London Necropolis: West Norwood Cemetery

Highgate cemetery, in North London, might be famous for its Gothic tombs but before that was built West Norwood Cemetery, in South London, was created as the UK's first Gothic cemetery - and I think it is just as impressive.

Back in Victorian times there was a real problem of where to bury the dead. City graveyards were overflowing with corpses - quite literally. Seven magnificent new burial grounds, including West Norwood, were constructed around the edges of London to cope with the surfeit. The others were Kensal Green, Abney Park, Brompton, Nunhead, Tower Hamlets and Highgate. They became known as The Magnificent Seven Cemeteries.

Famous people buried at West Norwood include cookery writer Mrs Beeton, natural historian Gideon Mantell, inventor of the automatic machine gun Sir Hiram Maxim and potter Henry Doulton. You can see the inscription on the Doulton terracotta monument in the photo to the left. It states: "He discovered deep things out of darkness, And bringeth out to light the shadow of death." Sounds rather magical.

I visited West Norwood Cemetery on a sunny Sunday last month and took the photographs you can see on this page, as well as visiting an art installation called the Streetscape Carousel, which displayed silhouettes of the Magnificent Seven cemeteries on the walls within West Norwood's Greek Chapel.

I blogged about the carousel a couple of weeks ago, and you can see pictures of it here.

The small photo to the top right shows the outside of the Greek Chapel - an impressive neo-classical structure based on the Parthenon, which makes a striking contrast against the primarily Gothic architecture in the rest of the burial ground. These days, as well as still housing a working crematorium, the West Norwood cemetery distinguishes itself from rest of the Magnificent Seven by being an art venue.

One of the oddest things in West Norwood Cemetery, which took me quite by surprise when I spotted it, is a bus stop named "The Last Request". When I saw it, I was half expecting to then see some Harry Potter style magic bus turn up to take departing spirits on their journey off to the next world. I later learnt the bus stop was left from an art installation back in June, called The Curious Trail. The cemetery also hosts theatrical and musical productions as well as talks.

The next talk is on Saturday 17 November and could appeal to steampunk fans and other admirers of Victorian engineering. Paul Dobraszczyk of Reading University will be talking about Charles Henry Driver (1832-1900), a Victorian architect who designed many railway stations and, with Bazalgette, designed Crossness and Abbey Mills pumping station.

Dr Dobraszczyk is the author of a book calledInto the Belly of the Beast: Exploring London's Victorian Sewers.

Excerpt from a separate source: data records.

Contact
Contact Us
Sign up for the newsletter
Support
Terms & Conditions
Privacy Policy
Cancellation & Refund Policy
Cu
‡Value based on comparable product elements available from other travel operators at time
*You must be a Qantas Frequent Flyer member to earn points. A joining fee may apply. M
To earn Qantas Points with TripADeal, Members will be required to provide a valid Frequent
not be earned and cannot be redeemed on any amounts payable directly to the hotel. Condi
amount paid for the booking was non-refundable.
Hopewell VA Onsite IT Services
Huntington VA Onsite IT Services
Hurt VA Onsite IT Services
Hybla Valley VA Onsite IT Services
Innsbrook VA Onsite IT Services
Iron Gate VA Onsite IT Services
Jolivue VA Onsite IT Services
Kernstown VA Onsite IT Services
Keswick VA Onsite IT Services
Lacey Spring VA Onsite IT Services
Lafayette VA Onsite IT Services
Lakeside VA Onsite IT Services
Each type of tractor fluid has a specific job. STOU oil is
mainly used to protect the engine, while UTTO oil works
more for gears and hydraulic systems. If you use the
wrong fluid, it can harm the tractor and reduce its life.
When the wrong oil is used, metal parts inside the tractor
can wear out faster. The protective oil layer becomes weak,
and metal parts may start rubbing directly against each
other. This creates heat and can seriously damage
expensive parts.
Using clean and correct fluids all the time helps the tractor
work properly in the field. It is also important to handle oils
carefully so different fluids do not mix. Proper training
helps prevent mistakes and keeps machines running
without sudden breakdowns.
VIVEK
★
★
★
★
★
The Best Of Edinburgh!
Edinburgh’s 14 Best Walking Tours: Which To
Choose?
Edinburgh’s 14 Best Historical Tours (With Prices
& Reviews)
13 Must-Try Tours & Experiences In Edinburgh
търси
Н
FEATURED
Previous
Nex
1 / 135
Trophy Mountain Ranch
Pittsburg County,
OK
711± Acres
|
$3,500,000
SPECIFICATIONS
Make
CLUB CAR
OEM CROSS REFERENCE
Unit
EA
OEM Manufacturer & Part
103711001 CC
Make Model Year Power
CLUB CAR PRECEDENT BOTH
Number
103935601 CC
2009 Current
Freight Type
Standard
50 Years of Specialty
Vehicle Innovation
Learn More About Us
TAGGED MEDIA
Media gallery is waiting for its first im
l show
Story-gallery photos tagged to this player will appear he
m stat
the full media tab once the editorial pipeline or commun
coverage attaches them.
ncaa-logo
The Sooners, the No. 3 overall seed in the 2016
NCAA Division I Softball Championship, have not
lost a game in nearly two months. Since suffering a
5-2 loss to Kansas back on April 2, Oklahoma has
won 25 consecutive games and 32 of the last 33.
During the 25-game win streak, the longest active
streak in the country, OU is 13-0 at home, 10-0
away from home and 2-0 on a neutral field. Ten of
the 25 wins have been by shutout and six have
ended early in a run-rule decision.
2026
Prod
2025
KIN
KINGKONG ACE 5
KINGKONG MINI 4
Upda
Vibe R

The Friends of West Norwood Cemetery, who help organise and run the artistic and literary events at the cemetery, love people to visit it to admire the wonderful architecture even when there aren't special exhibitions or talks taking place. And Hallowe'en, or Samhain as pagans call it, would be the perfect time for a walk amongst the Gothic tombs to admire their beauty and to pay respects to those buried there.